··· Stored data

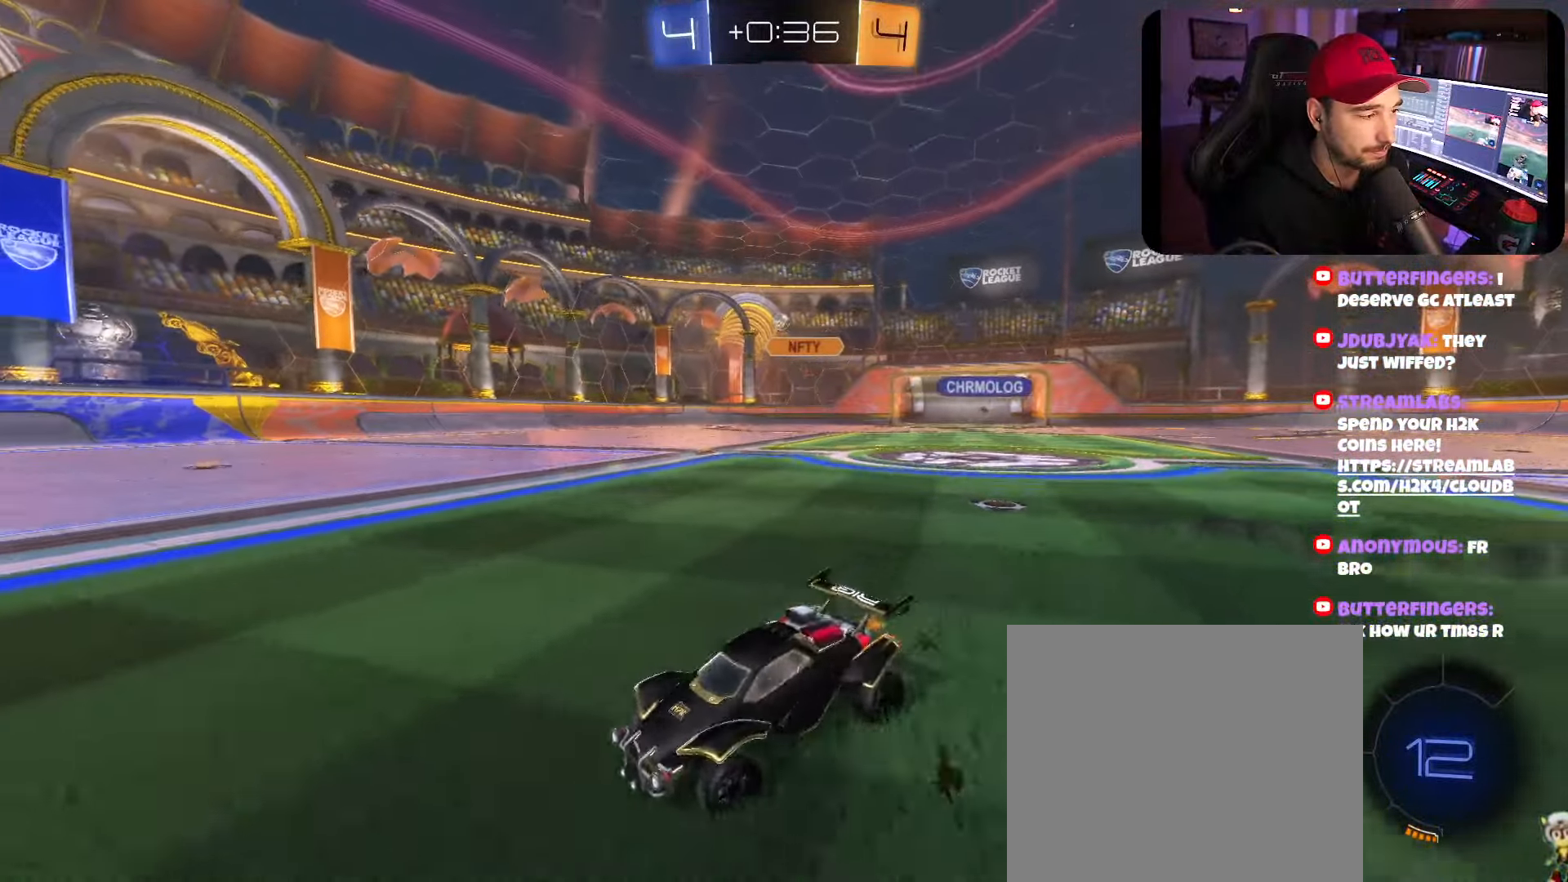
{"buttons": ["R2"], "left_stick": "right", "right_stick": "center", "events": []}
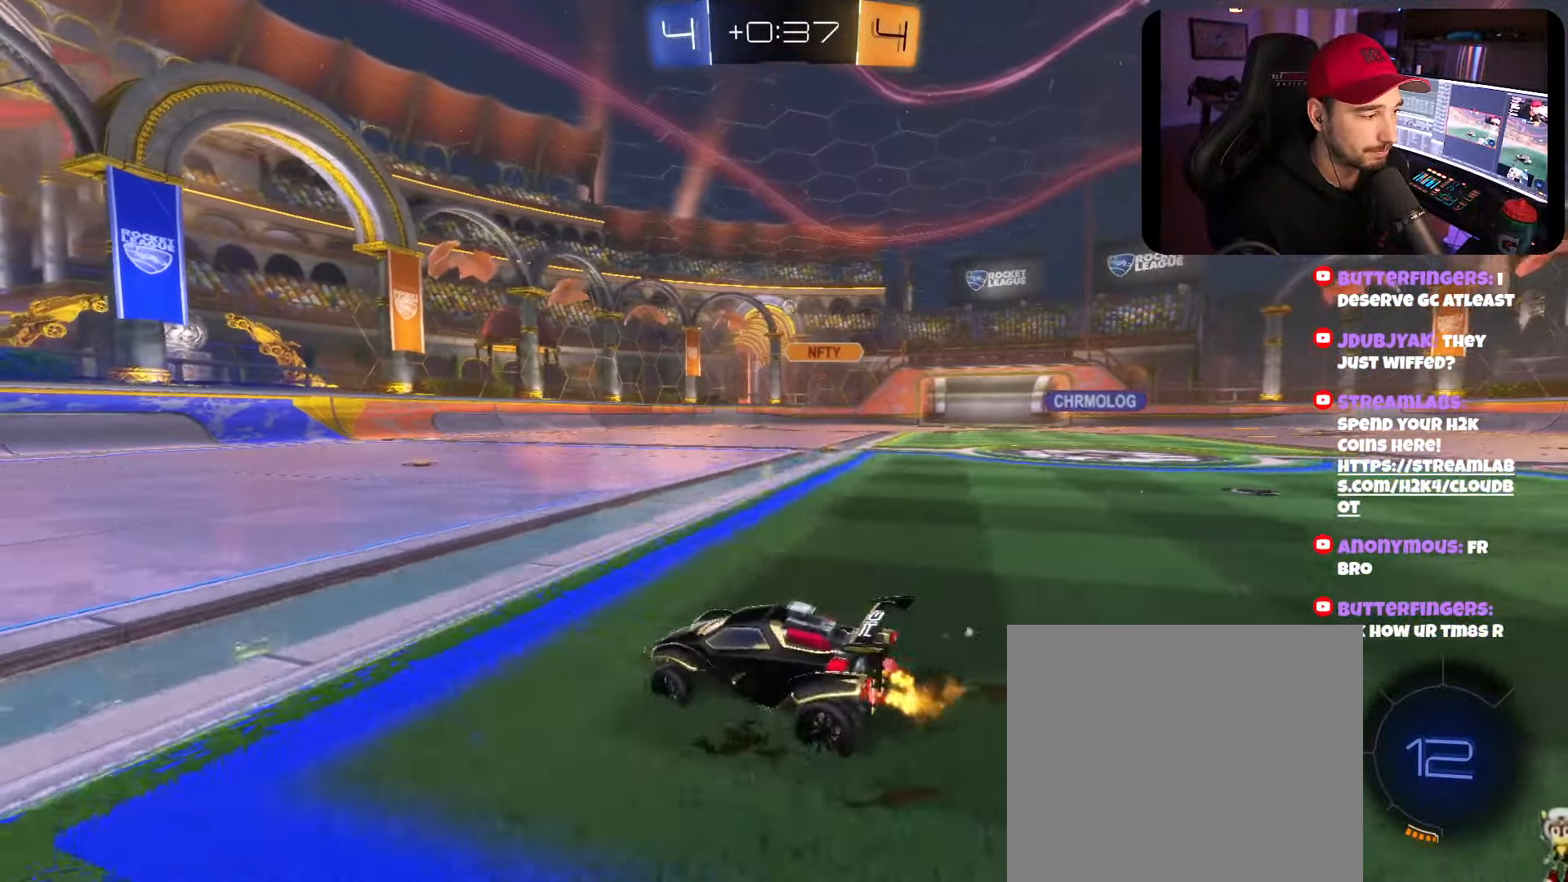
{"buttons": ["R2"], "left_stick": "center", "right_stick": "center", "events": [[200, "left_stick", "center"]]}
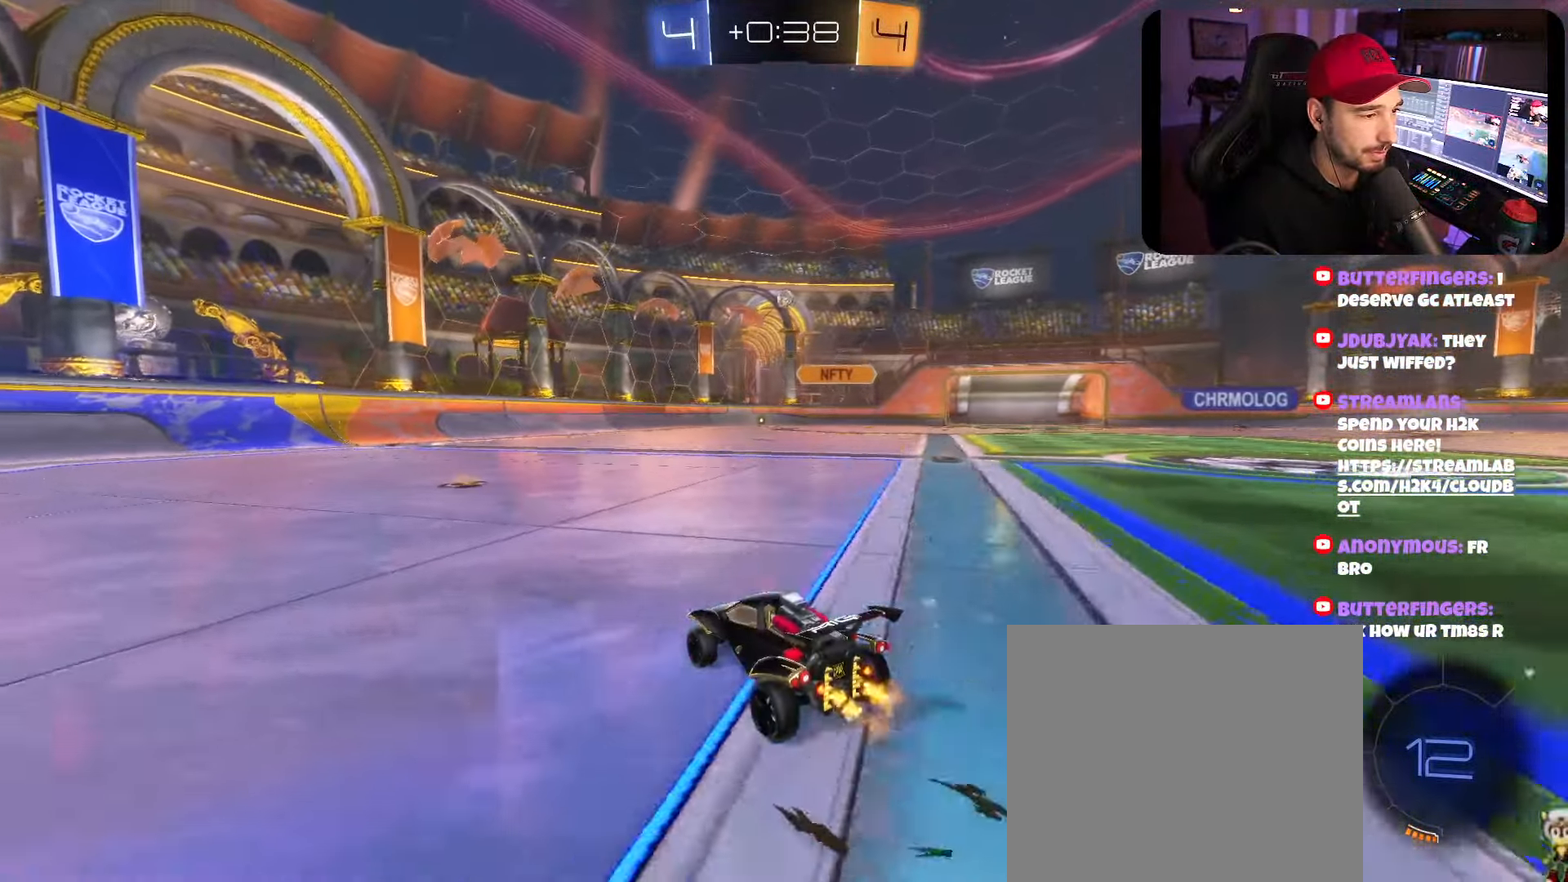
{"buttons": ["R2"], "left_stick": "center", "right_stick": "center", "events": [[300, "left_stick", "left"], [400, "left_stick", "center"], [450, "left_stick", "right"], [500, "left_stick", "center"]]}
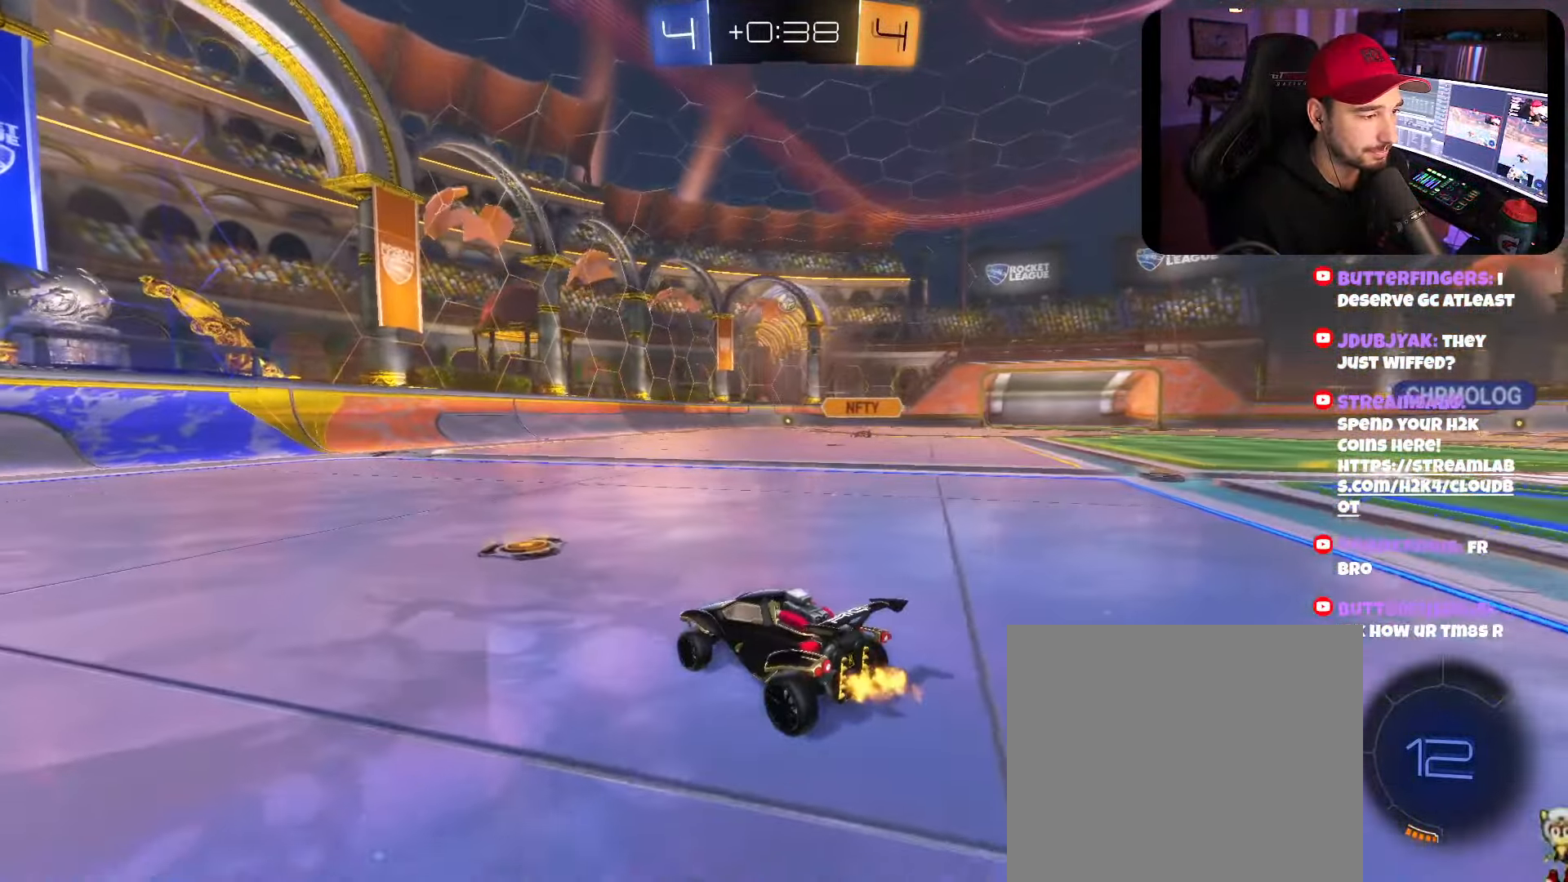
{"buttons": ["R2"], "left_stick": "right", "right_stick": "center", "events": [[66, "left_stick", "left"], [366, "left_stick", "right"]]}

······

What is required -> Using the data above, print every line exactly, omitting pictures.

Answer ->
{"buttons": ["R2"], "left_stick": "right", "right_stick": "center", "events": []}
{"buttons": ["R2"], "left_stick": "center", "right_stick": "center", "events": [[200, "left_stick", "center"]]}
{"buttons": ["R2"], "left_stick": "center", "right_stick": "center", "events": [[300, "left_stick", "left"], [400, "left_stick", "center"], [450, "left_stick", "right"], [500, "left_stick", "center"]]}
{"buttons": ["R2"], "left_stick": "right", "right_stick": "center", "events": [[66, "left_stick", "left"], [366, "left_stick", "right"]]}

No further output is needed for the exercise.